On the way home a wise friend told me I may want to make friends with those irrational thoughts, sit in the humanity for a bit…so I could let them go (and not resent my dear family or treat them badly). …and she was right because even when you are 3 or 34, you really just want someone to hear your rant, hold you and tell you all will be fine…whether you can’t have ice cream for breakfast or your spankin’ new kindness website won’t get done in time.
It’s really all okay… because the ice cream and website will be super sweet when the time is right. and you will get it…because you have your power headband on…and your cherry boots.
this kind of love…
March 31, 2011
Sometimes the people who cross my path just kind of stop me cold in my kindness tracks. My friends at the Fan Free Clinic do this to me every time we share even a short bit of time together. I found myself at the Fun For a Cause event benefitting the Fan Free Clinic the other night. Natasha, the emcee, was sassy, beautiful and tender, it was my first drag show and I think it may have been a little bit of heaven.
I found Natasha Carrington to be witty and sharp, pushing the crowd to give at just the right moments. She was on a mission, a mission to return the love she had received herself.

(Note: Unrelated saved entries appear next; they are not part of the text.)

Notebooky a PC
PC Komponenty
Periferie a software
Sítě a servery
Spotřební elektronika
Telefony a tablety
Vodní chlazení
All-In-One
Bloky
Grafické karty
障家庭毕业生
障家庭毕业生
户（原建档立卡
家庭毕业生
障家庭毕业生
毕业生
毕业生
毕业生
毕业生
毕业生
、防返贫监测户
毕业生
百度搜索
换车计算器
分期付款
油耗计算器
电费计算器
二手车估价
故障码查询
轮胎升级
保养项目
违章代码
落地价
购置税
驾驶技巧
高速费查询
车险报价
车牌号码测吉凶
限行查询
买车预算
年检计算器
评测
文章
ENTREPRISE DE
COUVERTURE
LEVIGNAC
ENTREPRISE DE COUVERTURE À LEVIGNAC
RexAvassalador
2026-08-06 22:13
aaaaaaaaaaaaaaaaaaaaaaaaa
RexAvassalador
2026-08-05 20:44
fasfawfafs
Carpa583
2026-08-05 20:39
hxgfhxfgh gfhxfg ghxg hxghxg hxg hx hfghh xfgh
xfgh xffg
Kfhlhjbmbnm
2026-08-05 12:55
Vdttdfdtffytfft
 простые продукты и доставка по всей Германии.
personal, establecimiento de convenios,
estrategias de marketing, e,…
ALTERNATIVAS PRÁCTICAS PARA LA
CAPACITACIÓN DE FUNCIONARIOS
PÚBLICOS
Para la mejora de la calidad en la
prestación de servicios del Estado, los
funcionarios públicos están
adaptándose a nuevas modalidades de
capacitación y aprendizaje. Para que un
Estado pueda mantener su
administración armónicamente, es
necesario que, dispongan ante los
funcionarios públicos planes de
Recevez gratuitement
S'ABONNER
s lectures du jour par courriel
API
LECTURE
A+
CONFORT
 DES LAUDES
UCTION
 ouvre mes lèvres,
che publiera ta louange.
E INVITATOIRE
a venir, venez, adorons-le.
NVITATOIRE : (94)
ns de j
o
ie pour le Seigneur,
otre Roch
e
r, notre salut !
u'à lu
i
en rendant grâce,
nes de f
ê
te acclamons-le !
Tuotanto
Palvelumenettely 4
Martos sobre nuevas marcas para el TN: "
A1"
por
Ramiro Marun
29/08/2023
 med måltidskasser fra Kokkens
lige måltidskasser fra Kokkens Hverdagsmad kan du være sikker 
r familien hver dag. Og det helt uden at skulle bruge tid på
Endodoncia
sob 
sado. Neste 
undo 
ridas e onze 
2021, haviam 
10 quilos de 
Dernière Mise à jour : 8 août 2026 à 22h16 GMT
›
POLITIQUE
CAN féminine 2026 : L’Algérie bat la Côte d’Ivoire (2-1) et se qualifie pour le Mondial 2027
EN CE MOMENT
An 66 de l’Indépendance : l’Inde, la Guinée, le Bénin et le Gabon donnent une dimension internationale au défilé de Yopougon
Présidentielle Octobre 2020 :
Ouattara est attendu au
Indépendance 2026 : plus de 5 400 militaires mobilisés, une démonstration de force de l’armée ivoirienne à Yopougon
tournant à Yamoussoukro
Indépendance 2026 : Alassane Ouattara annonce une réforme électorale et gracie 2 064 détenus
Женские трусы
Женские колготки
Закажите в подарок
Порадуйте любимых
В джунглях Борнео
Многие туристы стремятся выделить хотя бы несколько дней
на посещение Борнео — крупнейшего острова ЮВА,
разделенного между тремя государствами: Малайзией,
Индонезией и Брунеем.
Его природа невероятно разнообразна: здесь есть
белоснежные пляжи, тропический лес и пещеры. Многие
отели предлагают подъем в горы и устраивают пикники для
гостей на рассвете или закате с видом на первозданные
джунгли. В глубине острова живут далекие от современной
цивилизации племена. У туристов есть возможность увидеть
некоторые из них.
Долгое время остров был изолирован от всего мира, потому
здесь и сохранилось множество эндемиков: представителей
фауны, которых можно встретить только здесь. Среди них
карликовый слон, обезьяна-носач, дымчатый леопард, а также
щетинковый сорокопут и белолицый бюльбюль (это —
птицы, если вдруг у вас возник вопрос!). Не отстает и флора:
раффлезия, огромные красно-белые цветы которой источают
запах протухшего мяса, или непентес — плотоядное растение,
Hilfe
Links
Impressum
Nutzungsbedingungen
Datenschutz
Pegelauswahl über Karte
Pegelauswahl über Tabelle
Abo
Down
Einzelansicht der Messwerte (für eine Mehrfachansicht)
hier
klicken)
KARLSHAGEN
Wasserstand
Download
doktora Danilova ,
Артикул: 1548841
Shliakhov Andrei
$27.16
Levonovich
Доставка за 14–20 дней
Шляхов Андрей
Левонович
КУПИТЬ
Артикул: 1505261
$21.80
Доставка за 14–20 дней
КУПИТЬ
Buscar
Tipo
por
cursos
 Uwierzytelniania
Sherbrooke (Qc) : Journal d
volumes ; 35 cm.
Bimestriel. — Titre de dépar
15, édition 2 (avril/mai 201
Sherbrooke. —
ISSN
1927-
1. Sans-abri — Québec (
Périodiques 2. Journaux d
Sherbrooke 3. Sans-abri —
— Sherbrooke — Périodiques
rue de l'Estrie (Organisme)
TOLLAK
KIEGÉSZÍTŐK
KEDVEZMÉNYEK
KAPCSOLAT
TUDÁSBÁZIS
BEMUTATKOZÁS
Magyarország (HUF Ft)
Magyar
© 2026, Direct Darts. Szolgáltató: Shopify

This determined kindness, powered by love and suffering is a force to be reckoned with. It is the kind that has known deep soul pain, the kind that has been touched by the deepest part of humanity, the kind that is relentless because it knows no bounds…this love is Natasha, this is the Fan Free Clinic.
It was an honor to witness, to behold…so thank you to 2 doctors, 1 nurse and a minister who decided that everyone deserves care and love, everyone.
For Natasha and all who know this kindness*:
Kindness
Before you know what kindness really is
you must lose things,
feel the future dissolve in a moment
like salt in a weakened broth.
What you held in your hand,
what you counted and carefully saved,
all this must go so you know
how desolate the landscape can be
between the regions of kindness.
How you ride and ride
thinking the bus will never stop,
the passengers eating maize and chicken
will stare out the window forever.
Before you learn the tender gravity of kindness,
you must travel where the Indian in a white poncho
lies dead by the side of the road.
You must see how this could be you,
how he too was someone
who journeyed through the night with plans
and the simple breath that kept him alive.
Before you know kindness as the deepest thing inside,
you must know sorrow as the other deepest thing.
You must wake up with sorrow.
You must speak to it till your voice
catches the thread of all sorrows
and you see the size of the cloth.
Then it is only kindness that makes sense anymore,
only kindness that ties your shoes
and sends you out into the day to mail letters and purchase bread,
only kindness that raises its head
from the crowd of the world to say
It is I you have been looking for,
and then goes with you everywhere
like a shadow or a friend.
—Naomi Shihab Nye
*Thank you Kati for sharing this poem with me.